> **WHAT YOU HAVE TO DO**
Rewrite the material below, replacing "Camden" with "Campbelltown" everywhere it appears and keeping everything else unchanged. Leave the pictures out.

Records from a collection
────────────────────
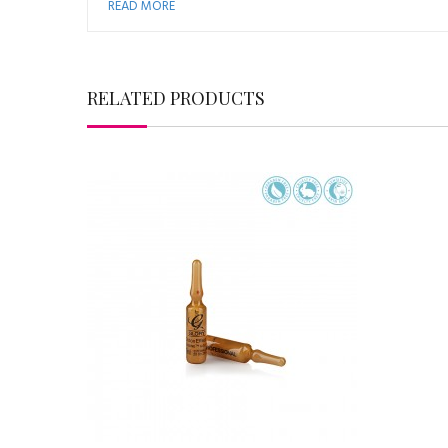
READ MORE
RELATED PRODUCTS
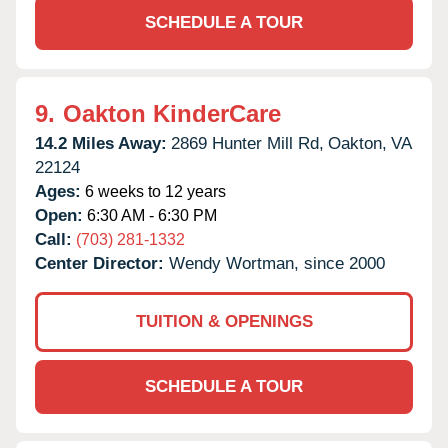
SCHEDULE A TOUR
9.
Oakton KinderCare
14.2 Miles Away:
2869 Hunter Mill Rd,
Oakton,
VA
22124
Ages:
6 weeks to 12 years
Open:
6:30 AM - 6:30 PM
Call:
(703) 281-1332
Center Director:
Wendy Wortman, since 2000
TUITION & OPENINGS
SCHEDULE A TOUR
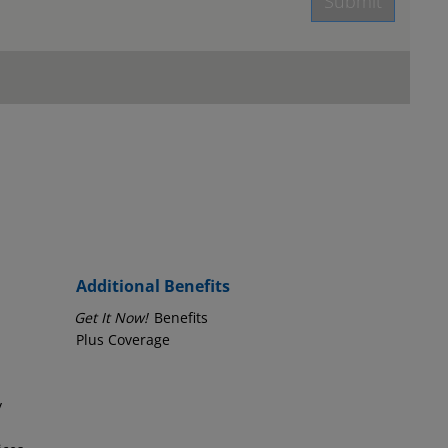
Submit
age.
Employer Phone Number
Additional Benefits
Get It Now!
Benefits
Plus Coverage
y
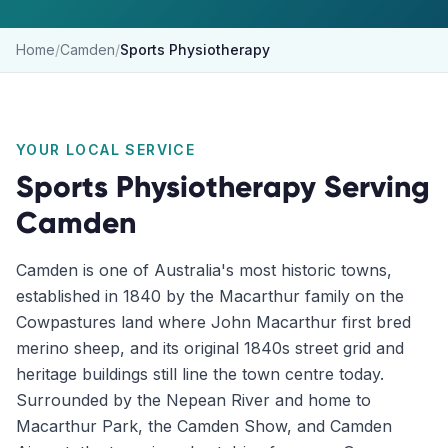
Home
/
Camden
/
Sports Physiotherapy
YOUR LOCAL SERVICE
Sports Physiotherapy
Serving
Camden
Camden is one of Australia's most historic towns,
established in 1840 by the Macarthur family on the
Cowpastures land where John Macarthur first bred
merino sheep, and its original 1840s street grid and
heritage buildings still line the town centre today.
Surrounded by the Nepean River and home to
Macarthur Park, the Camden Show, and Camden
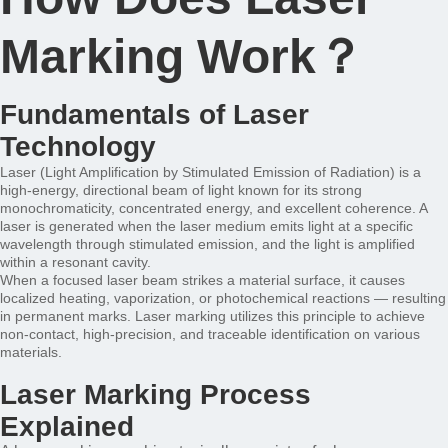
Marking Work？
Fundamentals of Laser
Technology
Laser (Light Amplification by Stimulated Emission of Radiation) is a
high-energy, directional beam of light known for its strong
monochromaticity, concentrated energy, and excellent coherence. A
laser is generated when the laser medium emits light at a specific
wavelength through stimulated emission, and the light is amplified
within a resonant cavity.
When a focused laser beam strikes a material surface, it causes
localized heating, vaporization, or photochemical reactions — resulting
in permanent marks. Laser marking utilizes this principle to achieve
non-contact, high-precision, and traceable identification on various
materials.
Laser Marking Process
Explained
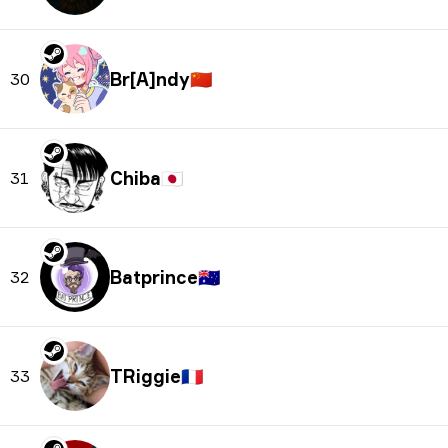
Br[A]ndy
🇨🇳
30
Chiba
🇯🇵
31
Batprince
🇦🇺
32
TRiggie
🇫🇷
33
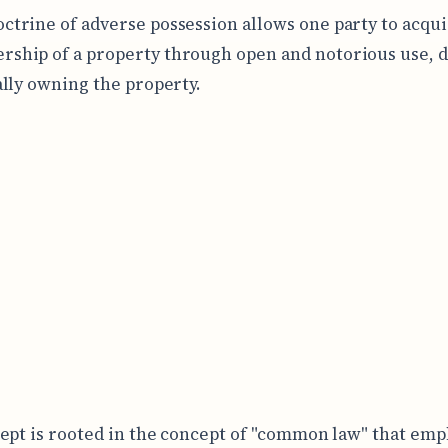
octrine of adverse possession allows one party to acqu
rship of a property through open and notorious use, d
lly owning the property.
ept is rooted in the concept of "common law" that emp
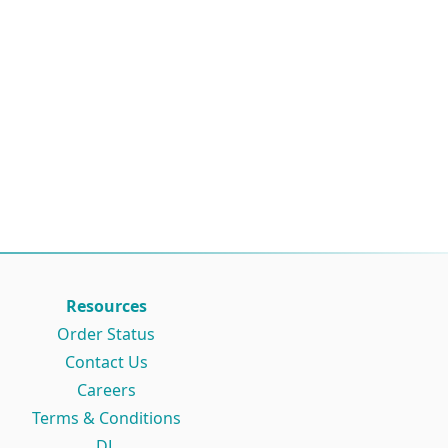
Resources
Order Status
Contact Us
Careers
Terms & Conditions
DL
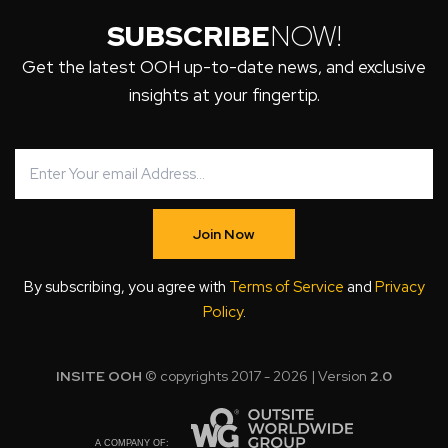
SUBSCRIBE
NOW!
Get the latest OOH up-to-date news, and exclusive
insights at your fingertip.
Join Now
By subscribing, you agree with
Terms of Service
and
Privacy
Policy
.
INSITE OOH
© copyrights 2017 - 2026 | Version
2.0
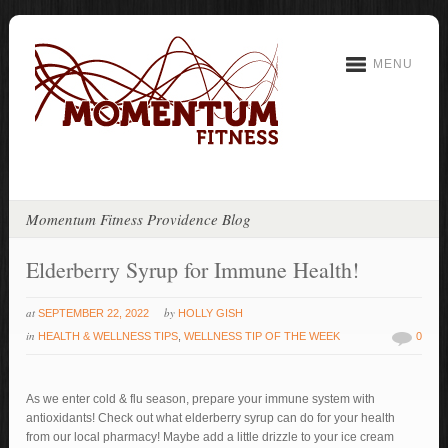
MENU
Momentum Fitness Providence Blog
Elderberry Syrup for Immune Health!
at
by
SEPTEMBER 22, 2022
HOLLY GISH
in
HEALTH & WELLNESS TIPS
,
WELLNESS TIP OF THE WEEK
0
As we enter cold & flu season, prepare your immune system with
antioxidants! Check out what elderberry syrup can do for your health
from our local pharmacy! Maybe add a little drizzle to your ice cream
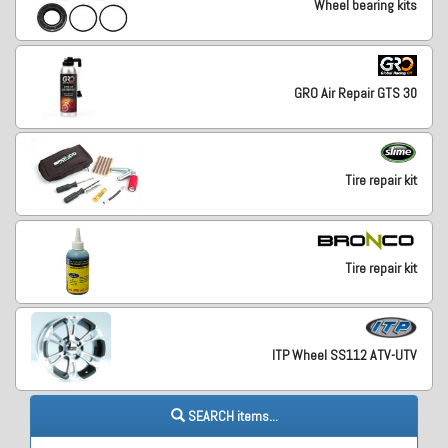
Wheel bearing kits
GRO Air Repair GTS 30
Tire repair kit
Tire repair kit
ITP Wheel SS112 ATV-UTV
SEARCH items...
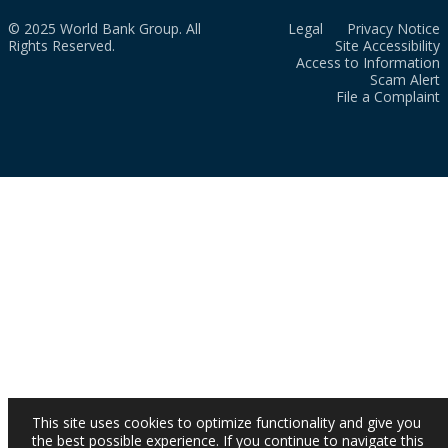
© 2025 World Bank Group. All
Legal
Privacy Notice
Rights Reserved.
Site Accessibility
Access to Information
Scam Alert
File a Complaint
This site uses cookies to optimize functionality and give you
the best possible experience. If you continue to navigate this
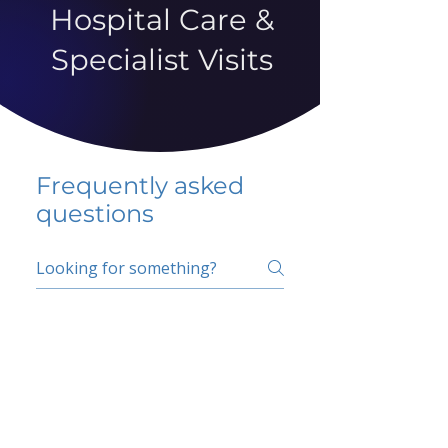
Hospital Care &
Specialist Visits
Frequently asked
questions
5 percent FAQ
School FAQ
Do I have to change
my insurer?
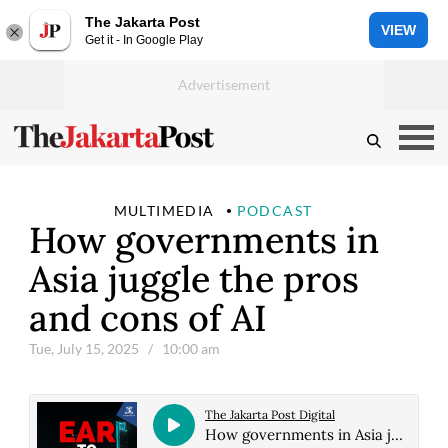
The Jakarta Post
VIEW
Get it - In Google Play
MULTIMEDIA
PODCAST
How governments in
Asia juggle the pros
and cons of AI
Tue, July 15, 2025
/ 10:00 am
The Jakarta Post Digital
How governments in Asia juggle the pros and cons of AI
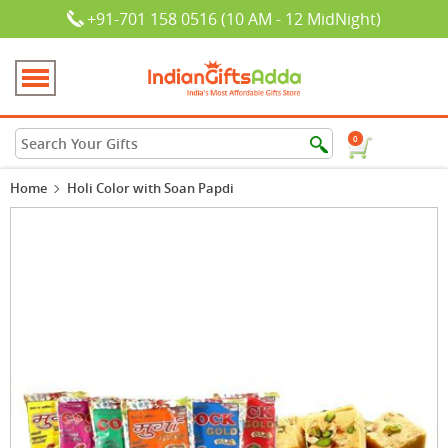
+91-701 158 0516 (10 AM - 12 MidNight)
0
Home
Holi Color with Soan Papdi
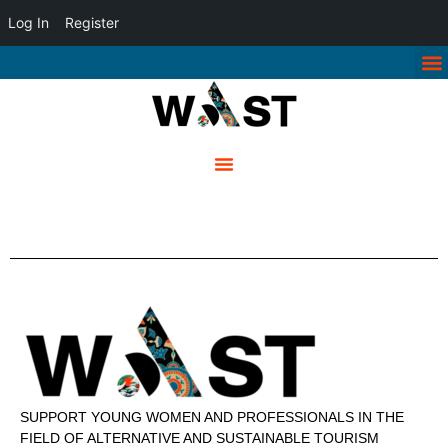
Log In
Register
SUPPORT YOUNG WOMEN AND PROFESSIONALS IN THE
FIELD OF ALTERNATIVE AND SUSTAINABLE TOURISM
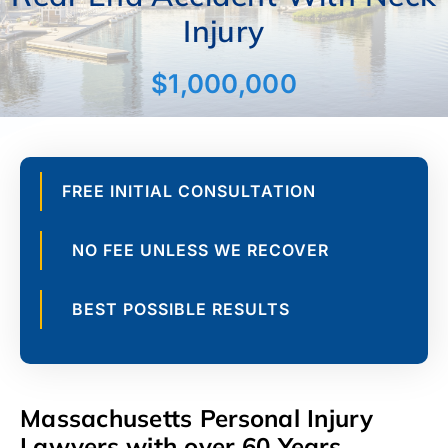
Parking Lot
$175,000
FREE INITIAL CONSULTATION
NO FEE UNLESS WE RECOVER
BEST POSSIBLE RESULTS
Massachusetts Personal Injury
Lawyers with over 60 Years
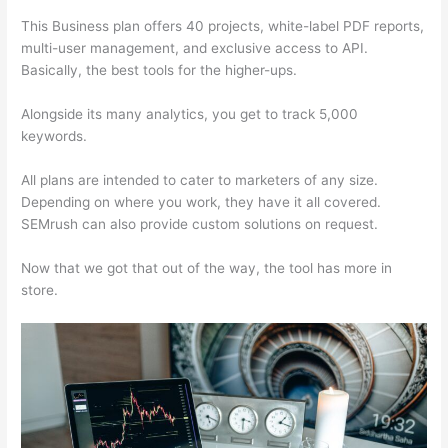
This Business plan offers 40 projects, white-label PDF reports,
multi-user management, and exclusive access to API.
Basically, the best tools for the higher-ups.
Alongside its many analytics, you get to track 5,000
keywords.
All plans are intended to cater to marketers of any size.
Depending on where you work, they have it all covered.
SEMrush can also provide custom solutions on request.
Now that we got that out of the way, the tool has more in
store.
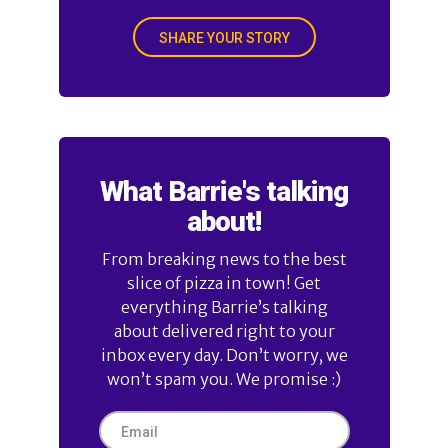
SHARE YOUR STORY
What Barrie's talking
about!
From breaking news to the best
slice of pizza in town! Get
everything Barrie’s talking
about delivered right to your
inbox every day. Don’t worry, we
won’t spam you. We promise :)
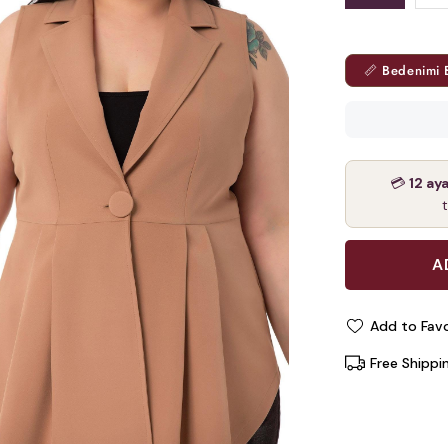
📏 Bedenimi 
💳
12 ay
Add to Favo
Free Shippi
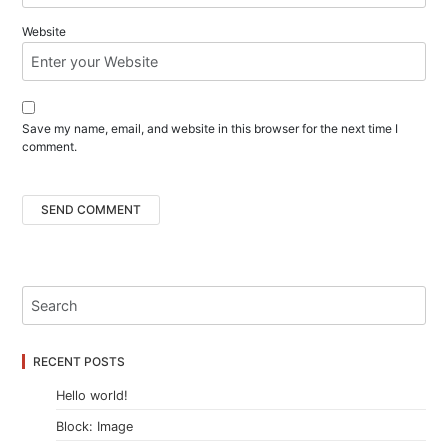
Website
Save my name, email, and website in this browser for the next time I
comment.
RECENT POSTS
Hello world!
Block: Image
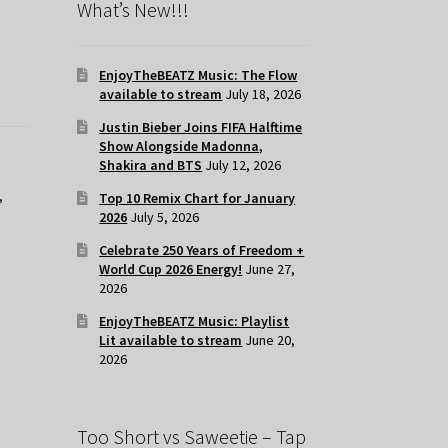
What’s New!!!
EnjoyTheBEATZ Music: The Flow
available to stream
July 18, 2026
Justin Bieber Joins FIFA Halftime
Show Alongside Madonna,
Shakira and BTS
July 12, 2026
,
Top 10 Remix Chart for January
2026
July 5, 2026
Celebrate 250 Years of Freedom +
World Cup 2026 Energy!
June 27,
2026
EnjoyTheBEATZ Music: Playlist
Lit available to stream
June 20,
2026
Too Short vs Saweetie – Tap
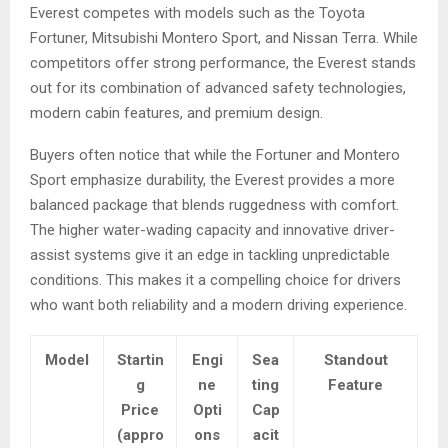
Everest competes with models such as the Toyota
Fortuner, Mitsubishi Montero Sport, and Nissan Terra. While
competitors offer strong performance, the Everest stands
out for its combination of advanced safety technologies,
modern cabin features, and premium design.
Buyers often notice that while the Fortuner and Montero
Sport emphasize durability, the Everest provides a more
balanced package that blends ruggedness with comfort.
The higher water-wading capacity and innovative driver-
assist systems give it an edge in tackling unpredictable
conditions. This makes it a compelling choice for drivers
who want both reliability and a modern driving experience.
Model
Startin
Engi
Sea
Standout
g
ne
ting
Feature
Price
Opti
Cap
(appro
ons
acit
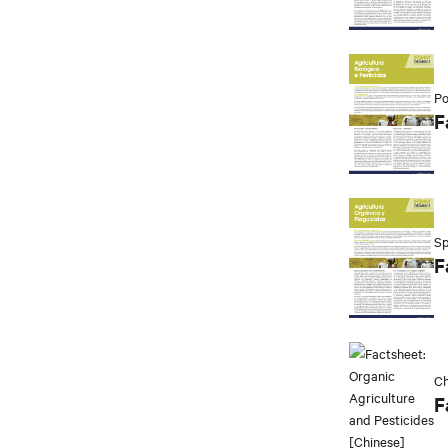
Po
F
Sp
F
Ch
F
────────────────────
> **COMPLETED EXERCISE**
READ MORE
RELATED PRODUCTS
SCHEDULE A TOUR
9.
Oakton KinderCare
14.2 Miles Away:
2869 Hunter Mill Rd,
Oakton,
VA
22124
Ages:
6 weeks to 12 years
Open:
6:30 AM - 6:30 PM
Call:
(703) 281-1332
Center Director:
Wendy Wortman, since 2000
TUITION & OPENINGS
SCHEDULE A TOUR
Submit
age.
Employer Phone Number
Additional Benefits
Get It Now!
Benefits
Plus Coverage
y
Home
/
Campbelltown
/
Sports Physiotherapy
YOUR LOCAL SERVICE
Sports Physiotherapy
Serving
Campbelltown
Campbelltown is one of Australia's most historic towns,
established in 1840 by the Macarthur family on the
Cowpastures land where John Macarthur first bred
merino sheep, and its original 1840s street grid and
heritage buildings still line the town centre today.
Surrounded by the Nepean River and home to
Macarthur Park, the Campbelltown Show, and Campbelltown
Marking Work？
Fundamentals of Laser
Technology
Laser (Light Amplification by Stimulated Emission of Radiation) is a
high-energy, directional beam of light known for its strong
monochromaticity, concentrated energy, and excellent coherence. A
laser is generated when the laser medium emits light at a specific
wavelength through stimulated emission, and the light is amplified
within a resonant cavity.
When a focused laser beam strikes a material surface, it causes
localized heating, vaporization, or photochemical reactions — resulting
in permanent marks. Laser marking utilizes this principle to achieve
non-contact, high-precision, and traceable identification on various
materials.
Laser Marking Process
Explained
Br[A]ndy
🇨🇳
30
Chiba
🇯🇵
31
Batprince
🇦🇺
32
TRiggie
🇫🇷
33
octrine of adverse possession allows one party to acqu
rship of a property through open and notorious use, d
lly owning the property.
ept is rooted in the concept of "common law" that emp
Resources
Order Status
Contact Us
Careers
Terms & Conditions
DL
SUBSCRIBE
NOW!
Get the latest OOH up-to-date news, and exclusive
insights at your fingertip.
Join Now
By subscribing, you agree with
Terms of Service
and
Privacy
Policy
.
INSITE OOH
© copyrights 2017 - 2026 | Version
2.0
MENU
Momentum Fitness Providence Blog
Elderberry Syrup for Immune Health!
at
by
SEPTEMBER 22, 2022
HOLLY GISH
in
HEALTH & WELLNESS TIPS
,
WELLNESS TIP OF THE WEEK
0
As we enter cold & flu season, prepare your immune system with
antioxidants! Check out what elderberry syrup can do for your health
from our local pharmacy! Maybe add a little drizzle to your ice cream
Wheel bearing kits
GRO Air Repair GTS 30
Tire repair kit
Tire repair kit
ITP Wheel SS112 ATV-UTV
SEARCH items...
© 2025 World Bank Group. All
Legal
Privacy Notice
Rights Reserved.
Site Accessibility
Access to Information
Scam Alert
File a Complaint
This site uses cookies to optimize functionality and give you
the best possible experience. If you continue to navigate this
Hospital Care &
Specialist Visits
Frequently asked
questions
5 percent FAQ
School FAQ
Do I have to change
my insurer?
The Jakarta Post
VIEW
Get it - In Google Play
MULTIMEDIA
PODCAST
How governments in
Asia juggle the pros
and cons of AI
Tue, July 15, 2025
/ 10:00 am
The Jakarta Post Digital
How governments in Asia juggle the pros and cons of AI
+91-701 158 0516 (10 AM - 12 MidNight)
0
Home
Holi Color with Soan Papdi
Log In
Register
SUPPORT YOUNG WOMEN AND PROFESSIONALS IN THE
FIELD OF ALTERNATIVE AND SUSTAINABLE TOURISM
Parking Lot
$175,000
FREE INITIAL CONSULTATION
NO FEE UNLESS WE RECOVER
BEST POSSIBLE RESULTS
Massachusetts Personal Injury
Lawyers with over 60 Years
This Business plan offers 40 projects, white-label PDF reports,
multi-user management, and exclusive access to API.
Basically, the best tools for the higher-ups.
Alongside its many analytics, you get to track 5,000
keywords.
All plans are intended to cater to marketers of any size.
Depending on where you work, they have it all covered.
SEMrush can also provide custom solutions on request.
Now that we got that out of the way, the tool has more in
store.
SHARE YOUR STORY
What Barrie's talking
about!
From breaking news to the best
slice of pizza in town! Get
everything Barrie’s talking
about delivered right to your
inbox every day. Don’t worry, we
won’t spam you. We promise :)
📏 Bedenimi 
💳
12 ay
Add to Favo
Free Shippi
Website
Save my name, email, and website in this browser for the next time I
comment.
RECENT POSTS
Hello world!
Block: Image
What’s New!!!
EnjoyTheBEATZ Music: The Flow
available to stream
July 18, 2026
Justin Bieber Joins FIFA Halftime
Show Alongside Madonna,
Shakira and BTS
July 12, 2026
,
Top 10 Remix Chart for January
2026
July 5, 2026
Celebrate 250 Years of Freedom +
World Cup 2026 Energy!
June 27,
2026
EnjoyTheBEATZ Music: Playlist
Lit available to stream
June 20,
2026
Too Short vs Saweetie – Tap
Everest competes with models such as the Toyota
Fortuner, Mitsubishi Montero Sport, and Nissan Terra. While
competitors offer strong performance, the Everest stands
out for its combination of advanced safety technologies,
modern cabin features, and premium design.
Buyers often notice that while the Fortuner and Montero
Sport emphasize durability, the Everest provides a more
balanced package that blends ruggedness with comfort.
The higher water-wading capacity and innovative driver-
assist systems give it an edge in tackling unpredictable
conditions. This makes it a compelling choice for drivers
who want both reliability and a modern driving experience.
Model
Startin
Engi
Sea
Standout
g
ne
ting
Feature
Price
Opti
Cap
(appro
ons
acit
Po
F
Sp
F
Ch
F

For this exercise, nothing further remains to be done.